Host Mom: (yells) Air-een! Come awhile!*
Me: (Enters) Good night. How was town?
Host Mom: John-Lewis** asks if you have meetings on Friday and I tell him when I reach home.
Me: (long, confused pause)
Host Mom: John-Lewis is reaching Possy*** tonight, I tell him that is good.
Me: (still trying to figure out if the statement before was a question) I don’t have any meetings tonight. Do you mean tonight or next Friday?
Host Mom: Okay, okay. (Exits)
10 minutes later.
Host Mom: (yells from the kitchen) Air-een! Come awhile!
Me: (Enters, hoping to be fed) Yes?
Host Mom: Pack the plaintains and the fish.
Me: Sure. What should I pack them in? Are we going somewhere?
Host Mom: (slightly exasperated) We reaching Possy tonight.
Me: (confused) Oh. Are we staying overnight? Should I pack a bag?
Host Mom: Okay, okay. A big bag. (exits)
I know what you’re all thinking- how could Erin not realize that this was an invitation to go to John-Lewis’s house in Portsmouth for a dinner of fried plaintains, boiled hotdogs and cocoa tea**** (at 9 pm), to meet his entire extended family, and to spend the night at his house and drive back to Salisbury at 5:30 in the morning. I don’t know. And I can’t even blame it on the language barrier.

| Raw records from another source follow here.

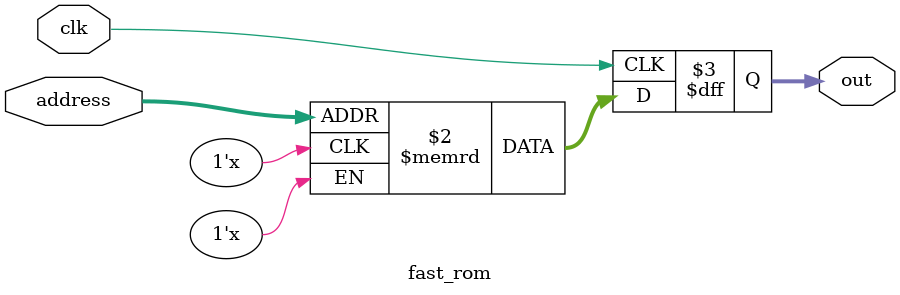
<source format=v>
`ifndef FAST_ROM
`define FAST_ROM

module fast_rom (out, address, clk);
    output reg [15:0] out;
    input [15:0] address;
    input clk;

    reg [15:0] mem[0:32767];

    `ifdef PROGRAM_FROM_FILE
        initial begin
            $display("Loading ROM from hex file.");
            $readmemh("rom.mem", mem);
        end
    `endif

    always @(posedge clk) begin
        out = mem[address];
    end
endmodule

`endif

</source>
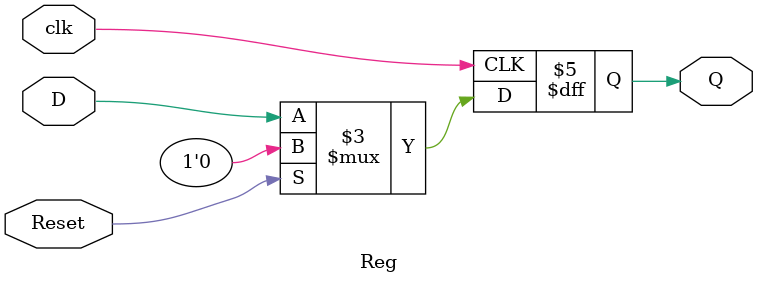
<source format=v>
`timescale 1ns / 1ps
module Reg(
    input D,
    output reg Q,
    input clk,
    input Reset
    );
	always @(posedge clk)
		if (Reset)
			Q <= 0;
		else
			Q <= D;
endmodule
</source>
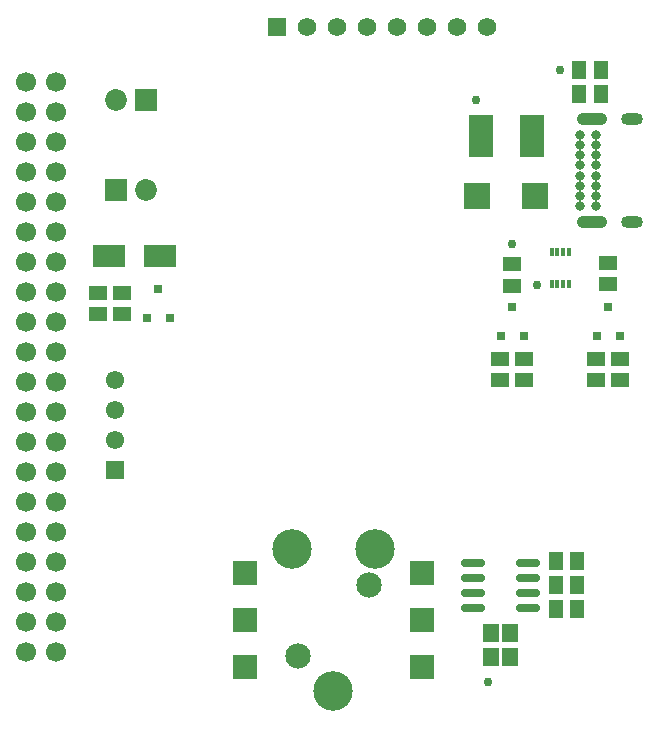
<source format=gts>
G04*
G04 #@! TF.GenerationSoftware,Altium Limited,Altium Designer,20.2.6 (244)*
G04*
G04 Layer_Color=8388736*
%FSLAX25Y25*%
%MOIN*%
G70*
G04*
G04 #@! TF.SameCoordinates,54722894-AE61-4C59-B5F0-4C27AF3D34EB*
G04*
G04*
G04 #@! TF.FilePolarity,Negative*
G04*
G01*
G75*
%ADD19R,0.08504X0.08898*%
%ADD20R,0.01181X0.02756*%
%ADD22R,0.03150X0.03150*%
%ADD27R,0.08465X0.14370*%
%ADD28R,0.04724X0.06299*%
%ADD29R,0.06299X0.04724*%
%ADD30R,0.05709X0.06299*%
%ADD31R,0.08465X0.08071*%
%ADD32R,0.11024X0.07480*%
%ADD33O,0.08071X0.02953*%
%ADD34C,0.03150*%
%ADD35O,0.10039X0.04134*%
%ADD36O,0.07284X0.04134*%
%ADD37R,0.07284X0.07284*%
%ADD38C,0.07284*%
%ADD39C,0.00591*%
%ADD40C,0.06102*%
%ADD41R,0.06102X0.06102*%
%ADD42C,0.06181*%
%ADD43R,0.06181X0.06181*%
%ADD44C,0.13189*%
%ADD45C,0.08465*%
%ADD46C,0.06693*%
%ADD47C,0.02953*%
D19*
X611646Y238000D02*
D03*
X592354D02*
D03*
D20*
X622953Y208685D02*
D03*
X620984D02*
D03*
X619016D02*
D03*
X617047D02*
D03*
Y219315D02*
D03*
X619016D02*
D03*
X620984D02*
D03*
X622953D02*
D03*
D22*
X636000Y200724D02*
D03*
X639740Y191276D02*
D03*
X632260D02*
D03*
X604000Y200724D02*
D03*
X607740Y191276D02*
D03*
X600260D02*
D03*
X486000Y206724D02*
D03*
X489740Y197276D02*
D03*
X482260D02*
D03*
D27*
X610465Y258000D02*
D03*
X593535D02*
D03*
D28*
X626358Y280000D02*
D03*
X633642D02*
D03*
Y272000D02*
D03*
X626358D02*
D03*
X618407Y116083D02*
D03*
X625691D02*
D03*
Y108083D02*
D03*
X618407D02*
D03*
Y100083D02*
D03*
X625691D02*
D03*
D29*
X604000Y215283D02*
D03*
Y208000D02*
D03*
X636000Y215642D02*
D03*
Y208358D02*
D03*
X632000Y183642D02*
D03*
Y176358D02*
D03*
X640000Y183642D02*
D03*
Y176358D02*
D03*
X600000Y183642D02*
D03*
Y176358D02*
D03*
X608000Y183642D02*
D03*
Y176358D02*
D03*
X474000Y205642D02*
D03*
Y198358D02*
D03*
X466000D02*
D03*
Y205642D02*
D03*
D30*
X596900Y84083D02*
D03*
X603199D02*
D03*
X596900Y92083D02*
D03*
X603199D02*
D03*
D31*
X514764Y80709D02*
D03*
Y96457D02*
D03*
Y112205D02*
D03*
X573819Y80709D02*
D03*
Y96457D02*
D03*
Y112205D02*
D03*
D32*
X486465Y218000D02*
D03*
X469535D02*
D03*
D33*
X609301Y100583D02*
D03*
Y105583D02*
D03*
Y110583D02*
D03*
Y115583D02*
D03*
X590797Y100583D02*
D03*
Y105583D02*
D03*
Y110583D02*
D03*
Y115583D02*
D03*
D34*
X626536Y234646D02*
D03*
Y237993D02*
D03*
Y241339D02*
D03*
Y244686D02*
D03*
Y248032D02*
D03*
Y251379D02*
D03*
Y254725D02*
D03*
Y258072D02*
D03*
X631850D02*
D03*
Y254725D02*
D03*
Y251379D02*
D03*
Y248032D02*
D03*
Y244686D02*
D03*
Y241339D02*
D03*
Y237993D02*
D03*
Y234646D02*
D03*
D35*
X630394Y229331D02*
D03*
Y263387D02*
D03*
D36*
X643701D02*
D03*
Y229331D02*
D03*
D37*
X482000Y270000D02*
D03*
X472000Y240000D02*
D03*
D38*
Y270000D02*
D03*
X482000Y240000D02*
D03*
D39*
X542323Y236221D02*
D03*
X510827Y267717D02*
D03*
X573819D02*
D03*
X510827Y204724D02*
D03*
X573819D02*
D03*
X640748Y294291D02*
D03*
Y65945D02*
D03*
X447835D02*
D03*
Y294291D02*
D03*
D40*
X471457Y166654D02*
D03*
Y156653D02*
D03*
Y176654D02*
D03*
D41*
Y146653D02*
D03*
D42*
X595630Y294291D02*
D03*
X585630D02*
D03*
X575630D02*
D03*
X565630D02*
D03*
X555630D02*
D03*
X545630D02*
D03*
X535630D02*
D03*
D43*
X525630D02*
D03*
D44*
X558071Y120079D02*
D03*
X530512D02*
D03*
X544291Y72835D02*
D03*
D45*
X556102Y108268D02*
D03*
X532480Y84646D02*
D03*
D46*
X441772Y275866D02*
D03*
Y265866D02*
D03*
Y255866D02*
D03*
Y245866D02*
D03*
Y235866D02*
D03*
Y225866D02*
D03*
Y215866D02*
D03*
Y205866D02*
D03*
Y195866D02*
D03*
Y185866D02*
D03*
Y175866D02*
D03*
Y165866D02*
D03*
Y155866D02*
D03*
Y145866D02*
D03*
Y135866D02*
D03*
Y125866D02*
D03*
Y115866D02*
D03*
Y105866D02*
D03*
Y95866D02*
D03*
Y85866D02*
D03*
X451772Y275866D02*
D03*
Y265866D02*
D03*
Y255866D02*
D03*
Y245866D02*
D03*
Y235866D02*
D03*
Y225866D02*
D03*
Y215866D02*
D03*
Y205866D02*
D03*
Y195866D02*
D03*
Y185866D02*
D03*
Y175866D02*
D03*
Y165866D02*
D03*
Y155866D02*
D03*
Y145866D02*
D03*
Y135866D02*
D03*
Y125866D02*
D03*
Y115866D02*
D03*
Y105866D02*
D03*
Y95866D02*
D03*
Y85866D02*
D03*
D47*
X596000Y76000D02*
D03*
X612261Y208261D02*
D03*
X604000Y222000D02*
D03*
X592000Y270000D02*
D03*
X620000Y280000D02*
D03*
M02*

</source>
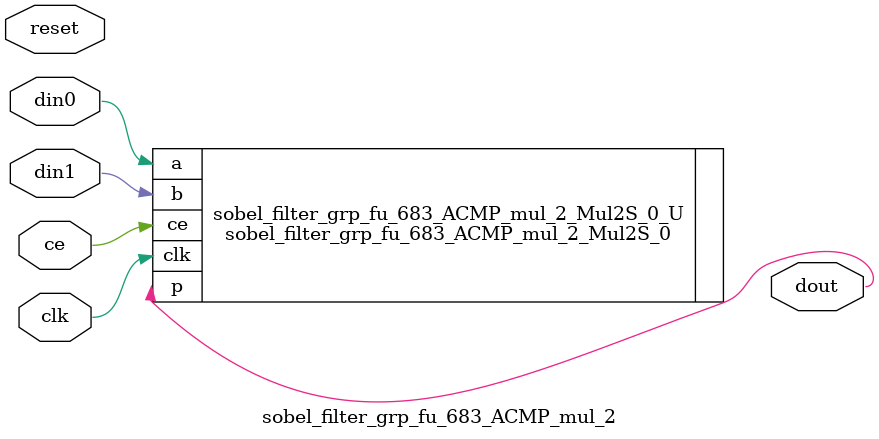
<source format=v>

`timescale 1 ns / 1 ps
module sobel_filter_grp_fu_683_ACMP_mul_2(
    clk,
    reset,
    ce,
    din0,
    din1,
    dout);

parameter ID = 32'd1;
parameter NUM_STAGE = 32'd1;
parameter din0_WIDTH = 32'd1;
parameter din1_WIDTH = 32'd1;
parameter dout_WIDTH = 32'd1;
input clk;
input reset;
input ce;
input[din0_WIDTH - 1:0] din0;
input[din1_WIDTH - 1:0] din1;
output[dout_WIDTH - 1:0] dout;



sobel_filter_grp_fu_683_ACMP_mul_2_Mul2S_0 sobel_filter_grp_fu_683_ACMP_mul_2_Mul2S_0_U(
    .clk( clk ),
    .ce( ce ),
    .a( din0 ),
    .b( din1 ),
    .p( dout ));

endmodule

</source>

*"Come awhile" is used for anytime you are calling someone- whether you want them to watch you peel carrots, meet the prime minister, or hand him/her an enormous plate of food that was not requested you simply scream "come awhile" from wherever you are. I learned today that the correct response to "come awhile" is "just now" which means "I will come when I darn well please, be it 5 minutes or an hour" and "in a while" means I'm coming right now. I have yet to use "just now" but I will be taking great advantage of this new knowledge.
**John-Lewis is the father of my two youngest host sisters. He does not live with us but spends a lot of time with my host mom and sisters. I am not sure if his name is John Lewis or his surname is John-Lewis. Each time I have tried to ask it’s a conversation much like the one above. He works for the police though and Dominica does not have a military so the police are kind of the military too. One afternoon I got out of the shower and walked into the kitchen to see John-Lewis (who is about 6’3” and 250 lbs) in full camo holding a M-16. I almost wet my towel.
***Possy is the Kweyol name of a town about 20 miles north of my town where John-Lewis has a house that may or may not be where he lives.
**** Cocoa tea is a delicious drink made from boiling cocoa and adding milk and sugar. It was a texture in between hot chocolate and chocolate pudding though and I’m still getting used to drinking it at dinner.
Just don't try "Just now" when you get home. English is a hard language to learn even if you already speak english it seems.